The paper also argues for model FLOPs utilization (MFU) as the cleaner metric. Hardware FLOPs utilization depends on implementation choices such as rematerialization, while MFU compares observed token throughput with the theoretical throughput needed for the model's forward and backward passes. That distinction lets PaLM report high throughput without treating recomputation FLOPs as useful model work.

Evidence

The strongest compute evidence is the throughput/utilization accounting. PaLM 540B reaches 238.3K tokens/sec at batch size 2048, or about 4M tokens. The paper reports 46.2% MFU and 57.8% hardware FLOPs utilization, comparing favorably with the listed prior large models: GPT-3 at 21.3% MFU, Gopher at 32.5%, and Megatron-Turing NLG 530B at about 30%. With two pods, throughput is about 1.95x single-pod throughput, which the authors describe as 97% of perfect weak scaling because the batch size doubles.

The model-quality evidence shows that this hardware scale was not merely a utilization exercise. The 540B model is evaluated at the 780B-token checkpoint across language, reasoning, multilingual, and code tasks. The paper also includes an internal counterfactual discussion: a 62B model trained for many more tokens could improve on some aggregate curves for lower total FLOPs, but training that smaller model on the same number of chips would require very large batches, and PaLM 540B was already at a 4M-token batch. This connects the benchmark frontier directly to accelerator utilization and sample-efficiency constraints.

Historical Effect

PaLM demonstrates dense LLM training at TPU v4 pod scale without pipeline parallelism. Historically, it sits between single-pod dense scaling and later training systems that normalize huge accelerator pools. Its contribution is partly the model, but just as much the compute structure: model parallelism and fully sharded data parallelism within a pod, weak-scaling data parallelism across pods, and explicit accounting for rematerialization, batch size, and network bursts.

It also helped establish MFU as a practical systems metric for large language models. By separating required model FLOPs from extra recomputation FLOPs, PaLM made it easier to compare different model and compiler strategies. The result is a compute card that says not just "6144 chips," but how those chips were fed, synchronized, and measured.

Limits

The major compute limit is token allocation. Chinchilla-style analysis suggests PaLM is likely undertrained relative to its parameter count: 540B parameters saw 780B tokens, while later compute-optimal practice would spend more of the same budget on data.
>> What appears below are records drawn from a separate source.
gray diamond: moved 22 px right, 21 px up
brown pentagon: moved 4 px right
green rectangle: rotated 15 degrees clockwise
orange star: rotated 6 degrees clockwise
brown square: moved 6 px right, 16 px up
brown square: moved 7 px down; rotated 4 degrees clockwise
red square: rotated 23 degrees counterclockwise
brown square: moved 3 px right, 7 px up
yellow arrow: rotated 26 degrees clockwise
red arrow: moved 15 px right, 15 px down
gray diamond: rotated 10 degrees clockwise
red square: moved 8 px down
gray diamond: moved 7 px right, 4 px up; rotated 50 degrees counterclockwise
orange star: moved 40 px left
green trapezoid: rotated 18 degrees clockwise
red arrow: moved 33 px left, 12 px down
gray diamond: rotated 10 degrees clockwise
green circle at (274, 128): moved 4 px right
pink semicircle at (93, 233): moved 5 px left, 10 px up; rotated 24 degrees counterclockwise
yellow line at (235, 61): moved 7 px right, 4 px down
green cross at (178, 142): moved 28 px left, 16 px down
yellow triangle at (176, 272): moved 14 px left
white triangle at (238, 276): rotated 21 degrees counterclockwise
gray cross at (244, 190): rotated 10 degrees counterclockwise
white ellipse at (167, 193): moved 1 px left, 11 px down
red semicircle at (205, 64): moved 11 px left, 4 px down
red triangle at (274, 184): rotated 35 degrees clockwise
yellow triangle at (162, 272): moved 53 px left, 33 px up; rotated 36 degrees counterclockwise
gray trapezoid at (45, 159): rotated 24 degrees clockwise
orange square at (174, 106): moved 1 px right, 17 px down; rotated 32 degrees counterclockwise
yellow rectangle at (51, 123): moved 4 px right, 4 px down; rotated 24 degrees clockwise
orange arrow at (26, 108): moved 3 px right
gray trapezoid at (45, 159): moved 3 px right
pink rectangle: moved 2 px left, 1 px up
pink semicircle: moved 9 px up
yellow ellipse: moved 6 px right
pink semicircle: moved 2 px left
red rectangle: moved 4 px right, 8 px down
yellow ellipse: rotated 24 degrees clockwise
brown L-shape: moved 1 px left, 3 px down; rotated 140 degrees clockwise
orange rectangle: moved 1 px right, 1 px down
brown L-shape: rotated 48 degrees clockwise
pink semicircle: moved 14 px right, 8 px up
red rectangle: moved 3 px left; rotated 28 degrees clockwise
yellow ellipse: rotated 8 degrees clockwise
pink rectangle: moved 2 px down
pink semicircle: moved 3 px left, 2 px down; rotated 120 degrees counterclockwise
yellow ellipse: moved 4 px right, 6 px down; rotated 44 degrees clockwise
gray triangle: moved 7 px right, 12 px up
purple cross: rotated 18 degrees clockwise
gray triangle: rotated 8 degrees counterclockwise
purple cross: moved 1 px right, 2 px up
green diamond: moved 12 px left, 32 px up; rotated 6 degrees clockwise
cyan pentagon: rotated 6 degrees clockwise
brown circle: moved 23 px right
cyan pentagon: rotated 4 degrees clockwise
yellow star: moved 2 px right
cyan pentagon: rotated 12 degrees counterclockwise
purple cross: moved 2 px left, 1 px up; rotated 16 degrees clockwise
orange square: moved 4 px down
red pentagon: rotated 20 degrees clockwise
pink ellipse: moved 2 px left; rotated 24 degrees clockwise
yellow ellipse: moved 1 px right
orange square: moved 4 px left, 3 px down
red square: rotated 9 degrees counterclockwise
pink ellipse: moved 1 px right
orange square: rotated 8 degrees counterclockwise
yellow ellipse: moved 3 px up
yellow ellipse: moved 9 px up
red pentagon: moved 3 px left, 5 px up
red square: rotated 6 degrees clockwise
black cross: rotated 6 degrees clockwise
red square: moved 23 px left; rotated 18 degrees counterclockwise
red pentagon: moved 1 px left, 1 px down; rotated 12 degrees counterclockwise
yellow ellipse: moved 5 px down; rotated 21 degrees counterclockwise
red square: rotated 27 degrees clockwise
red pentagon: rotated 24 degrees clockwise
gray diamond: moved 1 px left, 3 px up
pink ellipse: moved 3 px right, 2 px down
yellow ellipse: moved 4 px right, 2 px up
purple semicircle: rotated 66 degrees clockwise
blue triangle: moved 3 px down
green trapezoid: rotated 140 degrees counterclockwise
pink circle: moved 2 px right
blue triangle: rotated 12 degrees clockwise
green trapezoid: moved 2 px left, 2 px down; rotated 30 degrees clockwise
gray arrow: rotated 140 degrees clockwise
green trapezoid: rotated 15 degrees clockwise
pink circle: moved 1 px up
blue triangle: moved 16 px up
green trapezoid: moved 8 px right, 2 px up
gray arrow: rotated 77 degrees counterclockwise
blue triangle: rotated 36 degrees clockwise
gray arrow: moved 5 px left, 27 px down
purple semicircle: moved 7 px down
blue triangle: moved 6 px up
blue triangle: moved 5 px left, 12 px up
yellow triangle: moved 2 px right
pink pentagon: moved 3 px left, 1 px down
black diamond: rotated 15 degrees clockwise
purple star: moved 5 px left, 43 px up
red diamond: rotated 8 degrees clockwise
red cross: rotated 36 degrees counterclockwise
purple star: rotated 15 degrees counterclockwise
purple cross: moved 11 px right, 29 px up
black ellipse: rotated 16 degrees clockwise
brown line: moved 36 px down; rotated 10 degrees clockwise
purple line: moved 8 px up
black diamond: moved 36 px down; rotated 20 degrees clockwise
PaLM itself notes that some subcorpora begin repeating around the 780B-token scale, which constrains simply extending training under the same data mixture.

The batch and hardware arguments also have limits. Training a smaller model for more tokens with the same total FLOPs might require fewer chips, increasing wall-clock time, or the same chips with even larger batches. The paper states that the 540B batch was already 4M tokens and that it was unclear whether larger batches would maintain sample efficiency. Finally, hardware and efficiency are reported in depth, but deployment impact, fairness, and toxicity analysis remain limited relative to the scale of the model.